**Consigne**:
Recopiez telles quelles les lignes, en partant de celle qui contient « scientific name: Metazygia » et en allant jusqu'à la dernière ligne, les deux incluses.
□ □ □ □ □
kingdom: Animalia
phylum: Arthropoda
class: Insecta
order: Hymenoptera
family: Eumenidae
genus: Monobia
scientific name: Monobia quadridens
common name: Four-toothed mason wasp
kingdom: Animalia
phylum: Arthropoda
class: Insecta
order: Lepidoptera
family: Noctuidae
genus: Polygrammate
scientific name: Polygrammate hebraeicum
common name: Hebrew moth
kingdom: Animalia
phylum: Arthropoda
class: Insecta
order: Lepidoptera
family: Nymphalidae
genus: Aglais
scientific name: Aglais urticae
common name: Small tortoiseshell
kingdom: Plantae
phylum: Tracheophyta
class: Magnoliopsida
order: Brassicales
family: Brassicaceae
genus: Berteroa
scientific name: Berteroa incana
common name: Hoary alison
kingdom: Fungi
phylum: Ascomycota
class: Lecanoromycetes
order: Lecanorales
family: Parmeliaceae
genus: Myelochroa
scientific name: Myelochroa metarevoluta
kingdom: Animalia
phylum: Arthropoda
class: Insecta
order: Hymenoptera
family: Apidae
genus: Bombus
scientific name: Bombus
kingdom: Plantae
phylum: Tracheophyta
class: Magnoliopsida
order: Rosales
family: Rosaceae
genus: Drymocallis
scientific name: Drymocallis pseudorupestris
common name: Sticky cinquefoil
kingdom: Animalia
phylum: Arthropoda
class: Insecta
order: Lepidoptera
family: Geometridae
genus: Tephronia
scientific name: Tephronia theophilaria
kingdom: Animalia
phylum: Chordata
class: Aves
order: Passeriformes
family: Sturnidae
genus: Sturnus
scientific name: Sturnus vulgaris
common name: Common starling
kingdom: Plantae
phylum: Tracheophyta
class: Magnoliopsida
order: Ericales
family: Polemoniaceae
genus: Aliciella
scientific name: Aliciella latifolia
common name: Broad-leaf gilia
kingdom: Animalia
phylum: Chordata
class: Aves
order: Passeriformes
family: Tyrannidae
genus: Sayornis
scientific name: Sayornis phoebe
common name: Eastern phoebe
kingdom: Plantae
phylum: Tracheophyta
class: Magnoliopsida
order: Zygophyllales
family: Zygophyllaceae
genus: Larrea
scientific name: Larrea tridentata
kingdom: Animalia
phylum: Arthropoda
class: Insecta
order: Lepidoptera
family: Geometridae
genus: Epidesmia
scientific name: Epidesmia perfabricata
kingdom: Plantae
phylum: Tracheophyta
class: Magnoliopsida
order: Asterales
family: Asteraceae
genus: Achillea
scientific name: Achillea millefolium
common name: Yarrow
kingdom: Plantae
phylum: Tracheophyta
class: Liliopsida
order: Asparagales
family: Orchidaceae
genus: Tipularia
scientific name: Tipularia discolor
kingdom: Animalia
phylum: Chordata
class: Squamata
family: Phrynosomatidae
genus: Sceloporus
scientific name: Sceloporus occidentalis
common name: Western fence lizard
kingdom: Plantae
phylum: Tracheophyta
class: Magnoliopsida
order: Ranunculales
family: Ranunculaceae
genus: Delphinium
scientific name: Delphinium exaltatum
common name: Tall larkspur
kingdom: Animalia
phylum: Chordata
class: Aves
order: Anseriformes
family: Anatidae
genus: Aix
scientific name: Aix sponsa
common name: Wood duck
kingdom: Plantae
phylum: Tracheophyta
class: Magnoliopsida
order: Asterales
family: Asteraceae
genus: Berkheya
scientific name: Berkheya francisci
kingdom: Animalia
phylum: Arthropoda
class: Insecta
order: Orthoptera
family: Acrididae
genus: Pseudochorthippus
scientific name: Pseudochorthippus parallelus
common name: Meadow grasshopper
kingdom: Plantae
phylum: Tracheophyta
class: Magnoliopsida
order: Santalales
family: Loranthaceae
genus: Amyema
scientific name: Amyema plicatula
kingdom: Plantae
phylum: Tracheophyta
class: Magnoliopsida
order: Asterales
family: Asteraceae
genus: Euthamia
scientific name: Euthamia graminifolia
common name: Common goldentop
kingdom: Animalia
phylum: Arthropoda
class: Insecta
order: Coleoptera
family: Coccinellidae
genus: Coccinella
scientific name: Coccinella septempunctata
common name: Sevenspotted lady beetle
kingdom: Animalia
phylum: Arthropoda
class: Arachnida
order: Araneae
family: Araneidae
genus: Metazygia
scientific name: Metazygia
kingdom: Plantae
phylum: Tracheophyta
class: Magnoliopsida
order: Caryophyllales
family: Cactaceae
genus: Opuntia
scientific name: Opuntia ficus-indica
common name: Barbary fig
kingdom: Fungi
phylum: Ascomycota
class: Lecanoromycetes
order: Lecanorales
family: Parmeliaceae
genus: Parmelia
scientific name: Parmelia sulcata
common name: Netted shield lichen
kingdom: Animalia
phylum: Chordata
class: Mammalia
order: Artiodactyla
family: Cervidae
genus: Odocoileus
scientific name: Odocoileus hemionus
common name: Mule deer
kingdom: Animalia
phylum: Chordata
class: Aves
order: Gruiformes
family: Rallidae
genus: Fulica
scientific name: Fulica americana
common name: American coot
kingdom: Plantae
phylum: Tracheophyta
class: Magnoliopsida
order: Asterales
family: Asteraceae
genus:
□ □ □ □ □
**Corrigé**:
scientific name: Metazygia
kingdom: Plantae
phylum: Tracheophyta
class: Magnoliopsida
order: Caryophyllales
family: Cactaceae
genus: Opuntia
scientific name: Opuntia ficus-indica
common name: Barbary fig
kingdom: Fungi
phylum: Ascomycota
class: Lecanoromycetes
order: Lecanorales
family: Parmeliaceae
genus: Parmelia
scientific name: Parmelia sulcata
common name: Netted shield lichen
kingdom: Animalia
phylum: Chordata
class: Mammalia
order: Artiodactyla
family: Cervidae
genus: Odocoileus
scientific name: Odocoileus hemionus
common name: Mule deer
kingdom: Animalia
phylum: Chordata
class: Aves
order: Gruiformes
family: Rallidae
genus: Fulica
scientific name: Fulica americana
common name: American coot
kingdom: Plantae
phylum: Tracheophyta
class: Magnoliopsida
order: Asterales
family: Asteraceae
genus:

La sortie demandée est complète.